Le boulanger approchait. Il haletait. Ses bottes claquaient fort.
Victor se redressa.
- Par là, fit-il en désignant la ruelle opposée, le ton calme.
Le boulanger le regarda, hésita. L'accent aristocratique, la silhouette bien droite, la chevalière et l'air froid de ce garçon à l'allure étrange suffirent à semer le doute. Il grommela quelque chose d'inaudible, repartit en maugréant.
Quand tout redevint silencieux, la jeune fille sortit de la cachette, les bras toujours autour de Dennis.
- T'es complètement dingue, dit-elle en chuchotant, un sourire soulagé aux lèvres. Il t'aurait flanqué une rouste, même à toi.

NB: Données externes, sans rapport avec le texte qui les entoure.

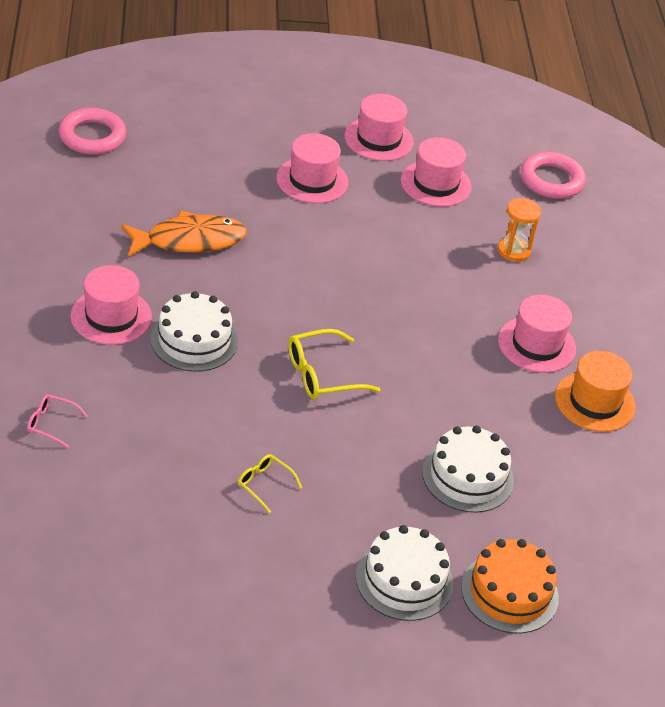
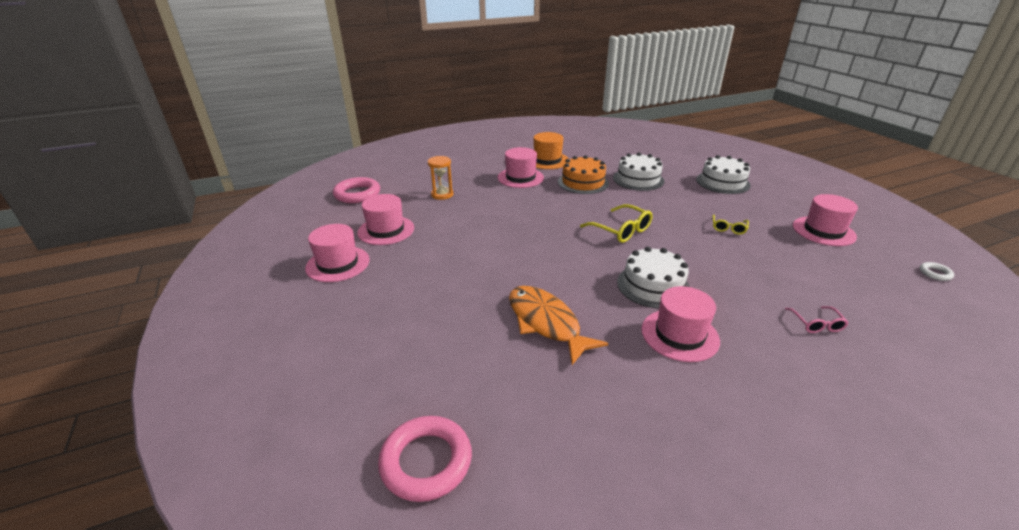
camera: 105 degrees left, 10 degrees down
(38, 615) = (935, 273): none -> white ring
(312, 180) = (415, 282): pink hat -> pink hat (823, 231)
(509, 592) = (690, 161): orange cake -> orange cake (583, 182)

- C'était rien, murmura Victor, évitant son regard.
Elle le scruta un instant, méfiante, comme si elle attendait qu'il dise autre chose. Puis elle souffla doucement.

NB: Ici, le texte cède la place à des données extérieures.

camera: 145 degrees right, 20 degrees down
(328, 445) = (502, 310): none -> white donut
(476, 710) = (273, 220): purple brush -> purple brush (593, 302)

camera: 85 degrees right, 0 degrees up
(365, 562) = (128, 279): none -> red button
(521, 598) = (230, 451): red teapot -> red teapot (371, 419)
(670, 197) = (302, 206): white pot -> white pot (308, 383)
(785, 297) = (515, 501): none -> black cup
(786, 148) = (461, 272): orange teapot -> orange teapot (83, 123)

- Merci, quand même. Ce n'est pas tous les jours qu'on peut compter sur quelqu'un ici.
Elle tendit la main
-Je m'appelle Emma.
Victor la serra, peu habitué à ce genre d'échanges.
- Victor, répondit il. J'ai trouvé Dennis... à l'entrée du village. Tout seul.
Emma fronça les sourcils, surprise.
-Qu'est-ce qu'il fichait là bas ?
Victor haussa les épaules, mal à l'aise.
- Il ne parlait pas beaucoup, il pleurait...
Elle hocha lentement la tête, sans que son expression ne change vraiment.
- Oui, il est un peu... réservé.
Un silence s'installa. Victor s'attendait à une réaction plus marquée, quelque chose de plus grandiose, peut-être. Mais Emma resta là, calme, et continua de lui parler sans que rien dans sa voix ne montre qu'elle s'adressait à un membre de la noblesse.
- Tu viens souvent par ici ? demanda-t-elle, comme si de rien n'était.
Victor ne sut quoi répondre tout de suite. Elle savait qui il était, autant être honnête.
- Non... Pas vraiment. Je préfère rester à l'entrée, justement.
Elle haussa les épaules.
- Je comprends. Ici, on est rarement bien vu quand on vient de là-haut.
Victor baissa la tête.
- Oui.
Emma lui lança un petit sourire.
- Eh bien, si jamais tu te risques à nouveau en ville, fait signe.
Victor sentit un mélange d'étonnement et de gêne.
- D'accord.
Elle prit le pain sous son bras, Dennis par la main, puis tourna les talons sans autre cérémonie, laissant Victor seul.